После первого утра Эдвард больше не слышал серенад под окном спальни, хотя время от времени до него (когда он работал в саду) доносился короткий далекий звук флейты — игра довольно безыскусная. Наверное, это Илона, думал он. В Затрапезной имелся проигрыватель и несколько пластинок классической музыки, но Эдвард не решался попросить, чтобы его включили. Кроме того, гостя тактично исключили из другого ритуала — утренних «упражнений». Они происходили перед завтраком на траве за конюшнями и (он исподтишка наблюдал за женщинами) больше походили на танцы.

— Это китайцы придумали, — сообщила ему Илона. — Разновидность гибких движений, медленных и ритмических.

— Это естественный ритм тела, — заявила Беттина, — а не какие-то дергания, которые большинство людей называют упражнениями.

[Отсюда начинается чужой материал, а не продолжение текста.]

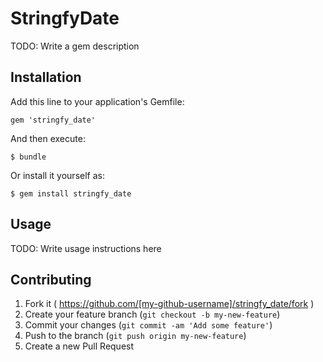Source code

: # StringfyDate

TODO: Write a gem description

## Installation

Add this line to your application's Gemfile:

    gem 'stringfy_date'

And then execute:

    $ bundle

Or install it yourself as:

    $ gem install stringfy_date

## Usage

TODO: Write usage instructions here

## Contributing

1. Fork it ( https://github.com/[my-github-username]/stringfy_date/fork )
2. Create your feature branch (`git checkout -b my-new-feature`)
3. Commit your changes (`git commit -am 'Add some feature'`)
4. Push to the branch (`git push origin my-new-feature`)
5. Create a new Pull Request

— Мы соблюдаем правила Джесса, — сказала матушка Мэй. — Он мистик. Восточная мудрость учит единству духа и тела: внешнее есть внутреннее, а внутреннее — внешнее.

Эта информация была предоставлена ему торжественно, но приветливо и легко. Когда Эдвард сказал, что хотел бы присоединиться к ним, в ответ он услышал смех.

— Чтобы этому научиться, нужно сто лет, — ответила Илона.

А вот вина, которое они пили в день его приезда, больше не было. Однако Эдвард успевал так устать и проголодаться ко времени очередной трапезы, что не испытывал потребности в алкоголе. Еще он привык к очень простой однообразной вегетарианской пище. Несмотря на простоту, вечерняя трапеза даже в обычные дни представляла собой некую церемонию. Женщины надевали красивые платья, а Эдвард — длиннополую холщовую рубаху Джесса. Матушка Мэй выдала ему это одеяние взамен «вечернего костюма», и он чувствовал себя в нем неловко, хотя уже привык к ботинкам Джесса: они пришлись в самый раз.